In recommendation systems, the interpretability of models mainly refers to explaining why the items are recommended to a user, which is of vital significance for practitioners to understand the internal working mechanism of the models and to improve users’ trust in the recommendation results of the models. In the early stage of the development of cross-domain recommendation, neighbor-based methods are highly explainable, the basic idea of which is to recommend to users the items that their neighbors like in other domains. The disadvantage of these methods is that their ideas are too simple and the prediction accuracy is poor. These methods are gradually surpassed and replaced by deep learning-based methods. However, it has become a common fact that deep neural networks are highly noninterpretable, so making interpretable recommendations has become a tricky problem.

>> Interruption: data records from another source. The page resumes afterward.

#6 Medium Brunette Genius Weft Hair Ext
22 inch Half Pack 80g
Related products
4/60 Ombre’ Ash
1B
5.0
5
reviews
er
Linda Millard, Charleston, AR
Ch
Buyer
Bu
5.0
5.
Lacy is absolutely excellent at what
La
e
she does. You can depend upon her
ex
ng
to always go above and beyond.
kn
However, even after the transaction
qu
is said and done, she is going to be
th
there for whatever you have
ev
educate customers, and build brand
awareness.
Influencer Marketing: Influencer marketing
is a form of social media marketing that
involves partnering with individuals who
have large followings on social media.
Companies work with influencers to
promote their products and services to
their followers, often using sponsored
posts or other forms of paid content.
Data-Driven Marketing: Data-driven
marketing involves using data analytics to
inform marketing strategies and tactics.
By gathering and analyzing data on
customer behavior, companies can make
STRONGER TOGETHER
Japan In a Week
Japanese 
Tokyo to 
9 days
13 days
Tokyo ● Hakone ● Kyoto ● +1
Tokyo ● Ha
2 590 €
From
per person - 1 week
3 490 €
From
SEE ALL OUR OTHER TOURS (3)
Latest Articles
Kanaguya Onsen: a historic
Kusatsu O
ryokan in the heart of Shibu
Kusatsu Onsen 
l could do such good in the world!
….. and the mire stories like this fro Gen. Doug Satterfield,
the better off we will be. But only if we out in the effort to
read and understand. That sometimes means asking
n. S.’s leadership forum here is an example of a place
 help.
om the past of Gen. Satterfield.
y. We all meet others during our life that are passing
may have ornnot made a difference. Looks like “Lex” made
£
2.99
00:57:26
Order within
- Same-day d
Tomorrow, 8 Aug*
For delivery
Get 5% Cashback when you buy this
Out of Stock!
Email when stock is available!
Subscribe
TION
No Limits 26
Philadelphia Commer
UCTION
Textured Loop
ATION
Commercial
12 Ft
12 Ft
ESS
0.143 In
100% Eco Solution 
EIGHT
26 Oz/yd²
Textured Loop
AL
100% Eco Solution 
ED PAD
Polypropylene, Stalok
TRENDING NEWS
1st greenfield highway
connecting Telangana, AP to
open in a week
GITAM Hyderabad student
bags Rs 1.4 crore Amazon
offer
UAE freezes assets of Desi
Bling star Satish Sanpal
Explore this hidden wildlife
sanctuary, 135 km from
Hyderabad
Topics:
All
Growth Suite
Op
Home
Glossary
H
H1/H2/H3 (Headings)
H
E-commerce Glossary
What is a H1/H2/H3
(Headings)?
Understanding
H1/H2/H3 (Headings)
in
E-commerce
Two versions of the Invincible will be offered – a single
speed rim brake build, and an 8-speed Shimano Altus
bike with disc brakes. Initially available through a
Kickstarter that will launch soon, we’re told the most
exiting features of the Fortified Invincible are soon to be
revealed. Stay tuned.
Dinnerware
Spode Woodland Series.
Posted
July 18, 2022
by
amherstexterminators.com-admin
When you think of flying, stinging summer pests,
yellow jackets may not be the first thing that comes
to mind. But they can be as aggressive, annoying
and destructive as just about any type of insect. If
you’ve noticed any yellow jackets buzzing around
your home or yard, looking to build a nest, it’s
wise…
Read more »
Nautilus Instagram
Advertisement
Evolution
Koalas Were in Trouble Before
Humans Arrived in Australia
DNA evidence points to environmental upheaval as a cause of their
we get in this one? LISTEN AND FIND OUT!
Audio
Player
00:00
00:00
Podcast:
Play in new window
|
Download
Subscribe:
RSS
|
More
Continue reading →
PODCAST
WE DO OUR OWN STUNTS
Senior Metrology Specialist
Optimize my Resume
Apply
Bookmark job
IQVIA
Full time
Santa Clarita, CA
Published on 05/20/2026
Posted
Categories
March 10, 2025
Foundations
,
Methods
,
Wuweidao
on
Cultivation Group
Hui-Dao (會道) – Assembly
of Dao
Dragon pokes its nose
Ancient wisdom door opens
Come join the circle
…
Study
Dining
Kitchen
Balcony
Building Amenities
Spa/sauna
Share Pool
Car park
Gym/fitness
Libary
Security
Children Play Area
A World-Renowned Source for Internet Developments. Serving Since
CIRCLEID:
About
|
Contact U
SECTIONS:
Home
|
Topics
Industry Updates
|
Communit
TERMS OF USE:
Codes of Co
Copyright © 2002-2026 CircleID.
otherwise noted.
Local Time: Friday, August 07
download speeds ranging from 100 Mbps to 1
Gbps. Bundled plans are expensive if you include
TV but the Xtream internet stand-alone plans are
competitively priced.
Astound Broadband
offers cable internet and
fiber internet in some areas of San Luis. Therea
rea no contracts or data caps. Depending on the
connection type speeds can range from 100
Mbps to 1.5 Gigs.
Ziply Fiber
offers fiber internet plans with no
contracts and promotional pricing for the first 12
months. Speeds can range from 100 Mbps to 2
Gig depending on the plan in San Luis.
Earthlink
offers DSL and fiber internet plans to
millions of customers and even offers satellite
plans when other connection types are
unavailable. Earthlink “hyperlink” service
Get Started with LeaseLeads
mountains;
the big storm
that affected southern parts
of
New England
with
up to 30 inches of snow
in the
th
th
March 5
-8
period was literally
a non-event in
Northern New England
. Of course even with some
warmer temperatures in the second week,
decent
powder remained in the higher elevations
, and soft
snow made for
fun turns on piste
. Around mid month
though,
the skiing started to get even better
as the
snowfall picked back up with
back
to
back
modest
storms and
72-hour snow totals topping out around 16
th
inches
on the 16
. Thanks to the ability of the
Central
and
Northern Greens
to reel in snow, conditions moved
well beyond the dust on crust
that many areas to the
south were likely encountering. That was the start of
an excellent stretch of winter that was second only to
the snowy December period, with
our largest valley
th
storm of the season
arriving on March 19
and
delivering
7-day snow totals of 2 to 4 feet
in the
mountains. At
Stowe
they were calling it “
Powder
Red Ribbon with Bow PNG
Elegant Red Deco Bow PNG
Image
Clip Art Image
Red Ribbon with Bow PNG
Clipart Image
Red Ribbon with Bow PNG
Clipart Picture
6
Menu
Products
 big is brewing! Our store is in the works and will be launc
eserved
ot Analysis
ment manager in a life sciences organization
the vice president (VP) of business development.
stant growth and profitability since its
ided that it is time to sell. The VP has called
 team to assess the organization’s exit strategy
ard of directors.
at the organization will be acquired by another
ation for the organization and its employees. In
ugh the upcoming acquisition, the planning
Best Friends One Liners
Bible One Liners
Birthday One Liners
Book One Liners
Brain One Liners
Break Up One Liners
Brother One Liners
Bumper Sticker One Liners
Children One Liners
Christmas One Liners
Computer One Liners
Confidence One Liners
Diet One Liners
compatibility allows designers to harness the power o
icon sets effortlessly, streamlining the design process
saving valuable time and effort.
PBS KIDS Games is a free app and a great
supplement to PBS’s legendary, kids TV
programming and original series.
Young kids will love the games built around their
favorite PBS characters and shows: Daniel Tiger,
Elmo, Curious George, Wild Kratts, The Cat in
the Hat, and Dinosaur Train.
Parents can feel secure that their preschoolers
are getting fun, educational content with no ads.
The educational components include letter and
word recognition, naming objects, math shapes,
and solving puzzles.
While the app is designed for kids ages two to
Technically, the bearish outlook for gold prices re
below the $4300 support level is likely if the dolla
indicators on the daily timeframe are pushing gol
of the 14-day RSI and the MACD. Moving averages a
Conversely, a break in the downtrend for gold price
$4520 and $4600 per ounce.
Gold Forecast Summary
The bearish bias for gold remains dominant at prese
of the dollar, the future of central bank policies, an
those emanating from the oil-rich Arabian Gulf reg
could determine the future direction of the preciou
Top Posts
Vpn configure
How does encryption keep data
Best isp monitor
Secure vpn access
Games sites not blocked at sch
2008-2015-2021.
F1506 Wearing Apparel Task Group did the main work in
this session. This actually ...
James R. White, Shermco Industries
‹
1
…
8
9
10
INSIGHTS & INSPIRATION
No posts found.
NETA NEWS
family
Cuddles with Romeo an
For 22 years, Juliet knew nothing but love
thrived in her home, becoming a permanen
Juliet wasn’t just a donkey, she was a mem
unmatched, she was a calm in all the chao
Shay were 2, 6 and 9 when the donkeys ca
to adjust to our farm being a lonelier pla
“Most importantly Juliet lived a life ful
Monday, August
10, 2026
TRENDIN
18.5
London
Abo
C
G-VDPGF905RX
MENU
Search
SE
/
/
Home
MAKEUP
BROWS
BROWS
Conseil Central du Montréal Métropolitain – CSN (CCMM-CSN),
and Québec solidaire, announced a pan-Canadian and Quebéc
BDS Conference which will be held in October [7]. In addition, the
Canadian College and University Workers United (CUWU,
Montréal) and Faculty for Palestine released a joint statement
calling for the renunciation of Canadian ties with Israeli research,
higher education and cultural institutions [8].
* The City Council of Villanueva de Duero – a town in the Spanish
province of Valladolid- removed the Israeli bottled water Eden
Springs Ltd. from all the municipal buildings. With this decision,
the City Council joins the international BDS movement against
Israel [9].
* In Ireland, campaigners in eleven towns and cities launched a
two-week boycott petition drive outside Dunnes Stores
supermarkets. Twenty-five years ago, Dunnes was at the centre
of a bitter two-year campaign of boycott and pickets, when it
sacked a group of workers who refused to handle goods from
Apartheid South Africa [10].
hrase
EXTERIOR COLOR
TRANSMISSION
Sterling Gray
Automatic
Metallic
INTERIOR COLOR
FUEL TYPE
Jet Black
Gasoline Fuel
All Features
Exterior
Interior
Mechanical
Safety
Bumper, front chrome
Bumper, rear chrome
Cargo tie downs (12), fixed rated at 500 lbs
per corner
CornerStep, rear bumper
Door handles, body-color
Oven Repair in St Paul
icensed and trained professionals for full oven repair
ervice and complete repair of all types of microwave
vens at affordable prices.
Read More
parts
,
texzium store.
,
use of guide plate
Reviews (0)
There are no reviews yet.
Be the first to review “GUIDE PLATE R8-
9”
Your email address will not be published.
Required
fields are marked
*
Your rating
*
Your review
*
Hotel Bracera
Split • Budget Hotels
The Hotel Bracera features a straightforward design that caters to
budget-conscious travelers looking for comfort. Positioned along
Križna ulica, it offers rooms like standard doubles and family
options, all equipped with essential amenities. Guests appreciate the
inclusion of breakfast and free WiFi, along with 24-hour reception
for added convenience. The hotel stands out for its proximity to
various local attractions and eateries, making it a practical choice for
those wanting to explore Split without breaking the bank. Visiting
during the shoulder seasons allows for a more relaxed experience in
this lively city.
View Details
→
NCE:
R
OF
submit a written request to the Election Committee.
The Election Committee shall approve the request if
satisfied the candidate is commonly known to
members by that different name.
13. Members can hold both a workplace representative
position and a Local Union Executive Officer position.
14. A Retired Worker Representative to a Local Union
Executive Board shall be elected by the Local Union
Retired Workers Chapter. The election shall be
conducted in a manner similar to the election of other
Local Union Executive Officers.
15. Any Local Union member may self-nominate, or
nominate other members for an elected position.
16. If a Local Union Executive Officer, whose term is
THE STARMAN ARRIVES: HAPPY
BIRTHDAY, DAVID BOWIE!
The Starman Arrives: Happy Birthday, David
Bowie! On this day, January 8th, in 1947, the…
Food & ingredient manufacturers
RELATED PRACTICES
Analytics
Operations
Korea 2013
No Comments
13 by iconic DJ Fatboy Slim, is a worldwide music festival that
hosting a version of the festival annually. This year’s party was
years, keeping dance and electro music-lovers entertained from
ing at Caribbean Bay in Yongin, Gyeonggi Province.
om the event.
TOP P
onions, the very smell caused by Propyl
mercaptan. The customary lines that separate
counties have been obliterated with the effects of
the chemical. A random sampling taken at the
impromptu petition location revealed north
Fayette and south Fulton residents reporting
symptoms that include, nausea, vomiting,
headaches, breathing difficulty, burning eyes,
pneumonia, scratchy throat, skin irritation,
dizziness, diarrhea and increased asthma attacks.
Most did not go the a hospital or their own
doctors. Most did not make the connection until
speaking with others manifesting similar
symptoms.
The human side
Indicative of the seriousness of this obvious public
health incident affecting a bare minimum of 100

Generally speaking, there are three main ways to improve the interpretability of recommendation models. The first way, which is currently the most commonly used in the field of cross-domain recommendation, is to introduce user review information. Researchers believe that there exist more fine-grained user preference in reviews and reviews lead to ratings. Secondly, attention mechanisms can provide the interpretability of models. By visualizing the weight of the attention mechanisms, it can explicitly indicate which part of the information is more important or which step of an input is more strongly associated with the outputs. However, in cross-domain recommendation, attention mechanisms are currently only used to merge to parts of user representations, rather than being applied in a more valuable way. Thirdly, knowledge graph has been widely combined with deep learning in recent years and is believed to ease the noninterpretable neural networks. Since knowledge graphs can connect items in two domains through some relationships, it is more suitable for the interpretable cross-domain recommendation. However, up to now, no cross-domain recommendation model combining knowledge graph and deep learning has been proposed. To sum up, improving the interpretability of recommendations in cross-domain recommendations is still an open issue worthy of study.

8. Conclusion

In this paper, we provide a comprehensive and systematic investigation on cross-domain recommendation, which is a powerful tool to solve the data sparsity and cold-start problems in traditional recommender systems. We first proposed a two-level taxonomy of cross-domain recommendation scenarios and recommendation tasks for organizing and clustering existing works. Under each research scenario, we systematically sort out and summarize existing research works in terms of methods being used. Moreover, a detailed introduction about frequently used datasets including datasets with multiple domains and datasets with a single domain is provided. Finally, we discuss some promising potential research directions for further research on cross-domain recommendation. We hope that this survey can provide both newcomers and experts of cross-domain recommendation with a comprehensive understanding of the problem definition of this field, clarify existing works clearly, and shed some light on future studies.